*INSTRUCTION*. Quote each line of the material verbatim, without the pictures.

SUPPLIED DATA START

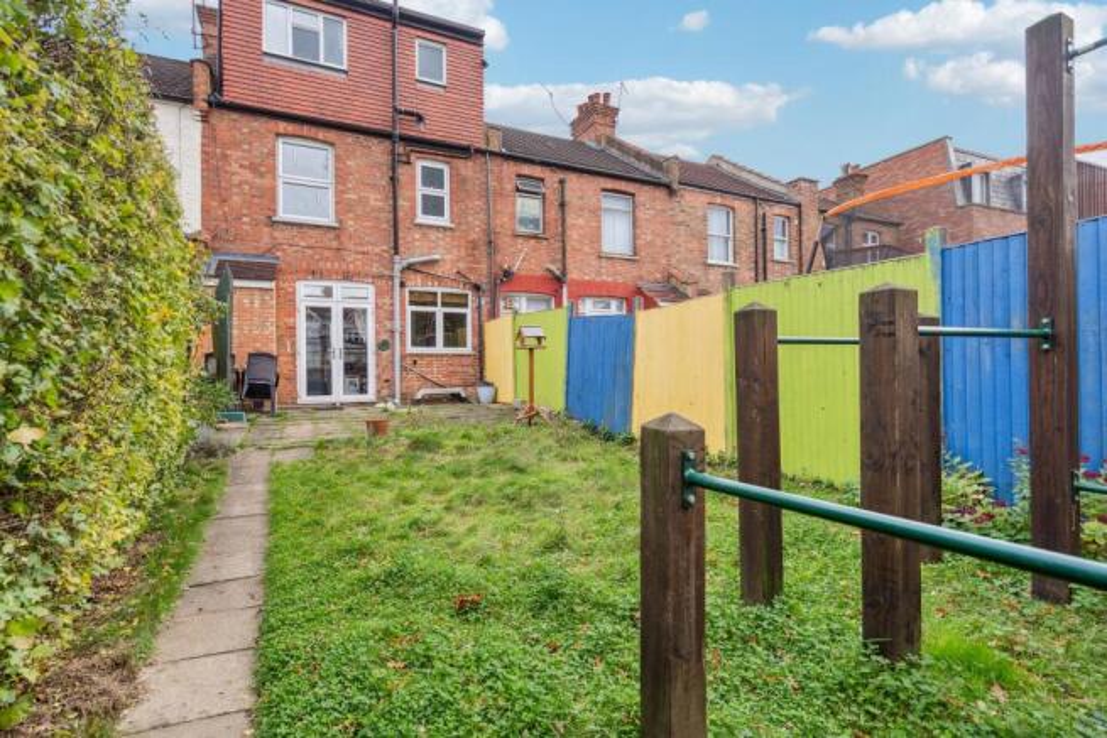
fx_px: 492
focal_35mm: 16
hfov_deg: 96.7
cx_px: 554
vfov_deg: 73.8
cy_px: 369
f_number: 5.6
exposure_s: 1/125
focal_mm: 16
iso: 320
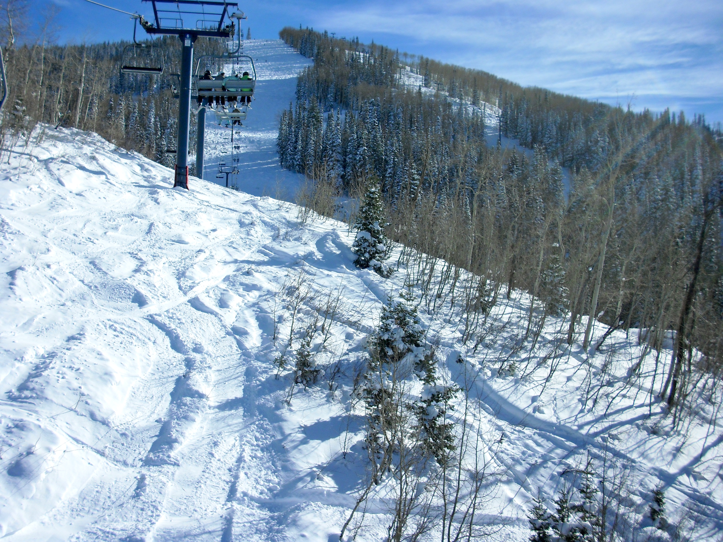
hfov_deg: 49.0
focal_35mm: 38
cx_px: 362
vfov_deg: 37.7
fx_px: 794
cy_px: 271
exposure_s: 1/320
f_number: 8
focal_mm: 6.2
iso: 100
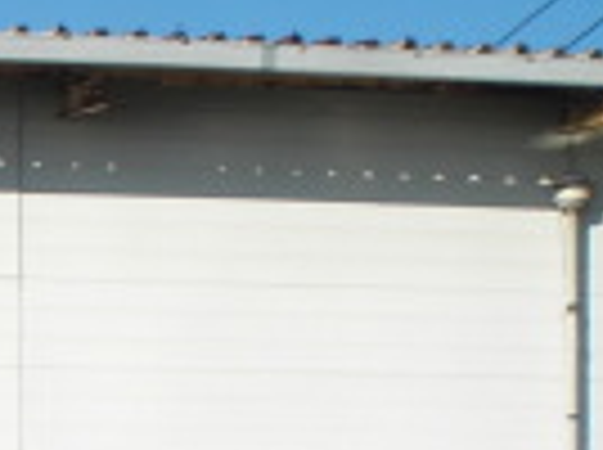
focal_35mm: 182
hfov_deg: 10.1
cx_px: -558
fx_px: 3165
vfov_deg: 7.7
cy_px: 990
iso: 64
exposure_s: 1/500
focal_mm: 6.3
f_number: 5.6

SUPPLIED DATA END

*EXERCISE RESULT*.
fx_px: 492
focal_35mm: 16
hfov_deg: 96.7
cx_px: 554
vfov_deg: 73.8
cy_px: 369
f_number: 5.6
exposure_s: 1/125
focal_mm: 16
iso: 320
hfov_deg: 49.0
focal_35mm: 38
cx_px: 362
vfov_deg: 37.7
fx_px: 794
cy_px: 271
exposure_s: 1/320
f_number: 8
focal_mm: 6.2
iso: 100
focal_35mm: 182
hfov_deg: 10.1
cx_px: -558
fx_px: 3165
vfov_deg: 7.7
cy_px: 990
iso: 64
exposure_s: 1/500
focal_mm: 6.3
f_number: 5.6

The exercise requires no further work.